_Goal of the exercise_. Continue the article about Hillary Clinton's speech at the Women in the World Summit, starting right after its last sentence.

_Given passage_.
Clinton’s pro-abortion speech candidly reveals just how a dangerous a threat she poses

By Dave Andrusko

Pro-abortion Hillary Clinton

Pro-abortion Hillary Clinton

As our last post of the week, I’d like to offer a few thoughts about pro-abortion presidential candidate Hillary Clinton’s speech yesterday at the “Women in The World Summit” in New York City. Arch-feminist and militant pro-abortionist Amanda Marcotte, described it as “an annual feminist shindig that’s all about improving women’s fortunes around the world.”  Let’s see.

Marcotte saw heavy symbolism in the location and the audience of what she sees as the first substantive speech of Clinton’s campaign. Message? “ This speech suggests she is running an aggressively feminist campaign. It’s a smart move.”

Okay. Let’s see what the part that directly relates to us has to say.

Clinton’s style was to say, “Yes, but…”-to talk about progress women have made and then talk about what else she saw as necessary:

“Yes, we’ve cut the maternal mortality rate in half but far too many women are denied access to reproductive health care and safe childbirth. All the laws don’t count for much if they’re not enforced. Rights have to exist in practice — not just on paper. Laws have to be backed up with resources and political will. And deep-seated cultural codes, religious beliefs and structural biases have to be changed [applause] As I have said and as I believe, the advancement of the full participation of women and girls in every aspect of their societies is the great unfinished business of the 21st century, and not just for women, but for everyone — and not just in far away countries but right here in the United States.”

_Dataset records_.
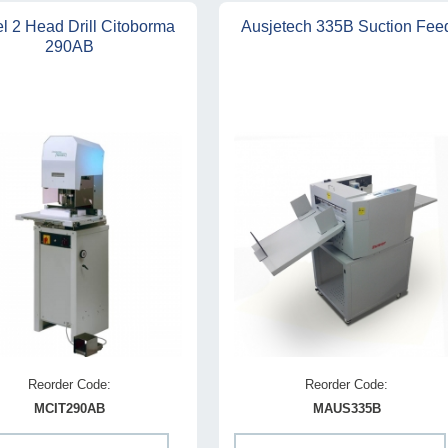
l 2 Head Drill Citoborma
Ausjetech 335B Suction Fee
290AB
Reorder Code:
Reorder Code:
MCIT290AB
MAUS335B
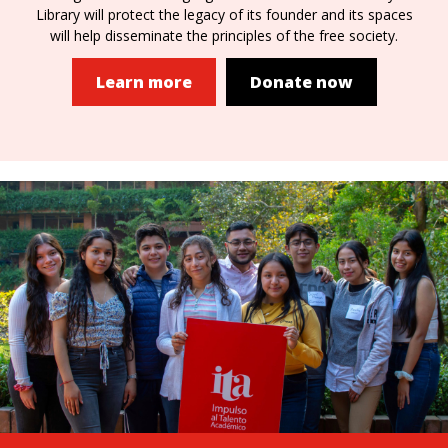
Library will protect the legacy of its founder and its spaces
will help disseminate the principles of the free society.
Learn more
Donate now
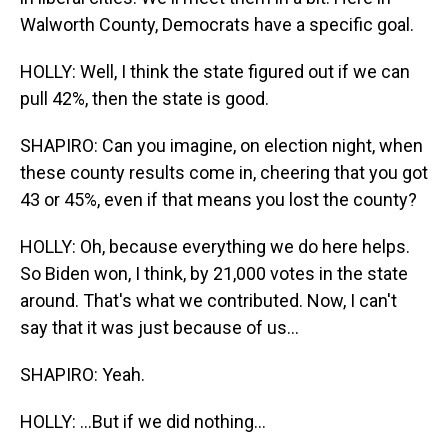
Walworth County, Democrats have a specific goal.
HOLLY: Well, I think the state figured out if we can
pull 42%, then the state is good.
SHAPIRO: Can you imagine, on election night, when
these county results come in, cheering that you got
43 or 45%, even if that means you lost the county?
HOLLY: Oh, because everything we do here helps.
So Biden won, I think, by 21,000 votes in the state
around. That's what we contributed. Now, I can't
say that it was just because of us...
SHAPIRO: Yeah.
HOLLY: ...But if we did nothing...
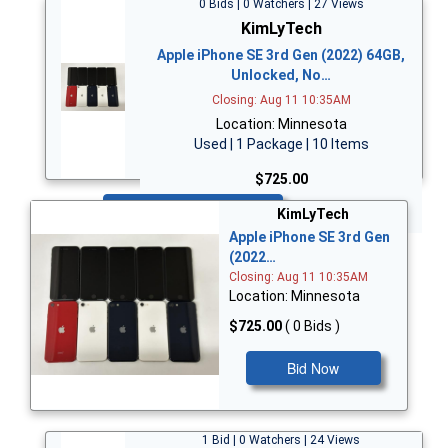
0 Bids | 0 Watchers | 27 Views
KimLyTech
Apple iPhone SE 3rd Gen (2022) 64GB,
Unlocked, No…
Closing: Aug 11 10:35AM
Location: Minnesota
Used | 1 Package | 10 Items
$725.00
Bid Now
KimLyTech
Apple iPhone SE 3rd Gen
(2022…
Closing: Aug 11 10:35AM
Location: Minnesota
$725.00
( 0 Bids )
Bid Now
1 Bid | 0 Watchers | 24 Views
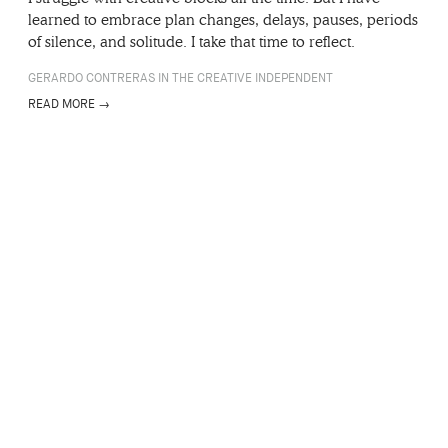
learned to embrace plan changes, delays, pauses, periods
of silence, and solitude. I take that time to reflect.
GERARDO CONTRERAS IN THE CREATIVE INDEPENDENT
READ MORE →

_Task result_.
Let me make three points.

First, as we have written countless times, Clinton’s first sentence is flatly wrong. As it happens, today we posted a statement by MCCL Executive Director Scott Fischbach for the 48th annual Commission on Population and Development, held April 13-17 at the United Nations headquarters in New York . He wrote

Some say that legalizing or expanding access to abortion is necessary to protect the lives and health of women. That is not true. Maternal health depends on the quality of medical care, not on the legal status or availability of abortion. Countries such as Ireland, Poland, Chile and Malta prohibit most or all abortions and have a very low incidence of maternal mortality. Other countries permit abortion for any reason and have a very high incidence of maternal mortality. It is a matter of fact that legalizing abortion is not necessary to reduce maternal mortality.

Indeed, for many reasons which we have talked about numerous times, legalized abortion increases maternal mortality.

Second, Matt Lewis hit the nail on the head in a brilliant analysis. He writes

If one is to assume that “reproductive health care” rights are a euphemism for abortion (a fairly safe assumption), then this is quite telling. Maybe it’s because she was speaking to a friendly audience (at the Women in The World Summit), but this honest appraisal is a reminder that politics are downstream from culture, and that uprooting long-standing religious and cultural beliefs are a prerequisite for utopian progressivism. As President Obama might say, we do tend to “cling to guns or religion.”

Hillary’s comments also remind me of something Frank Bruni wrote in a recent column, “Bigotry, the Bible, and the Lessons of Indiana.” In that piece Bruni argues that “our debate about religious freedom should include a conversation about freeing religions and religious people from prejudices that they needn’t cling to and can indeed jettison, much as they’ve jettisoned other aspects of their faith’s history, rightly bowing to the enlightenments of modernity.”

To which Lewis keenly adds , “[I]t is interesting that liberals are finally getting around to openly confessing something all of us sort of know — yet few will say out loud: Achieving a liberal social agenda will necessarily require first extirpating many ‘deep-seated’ Christian values and tenets.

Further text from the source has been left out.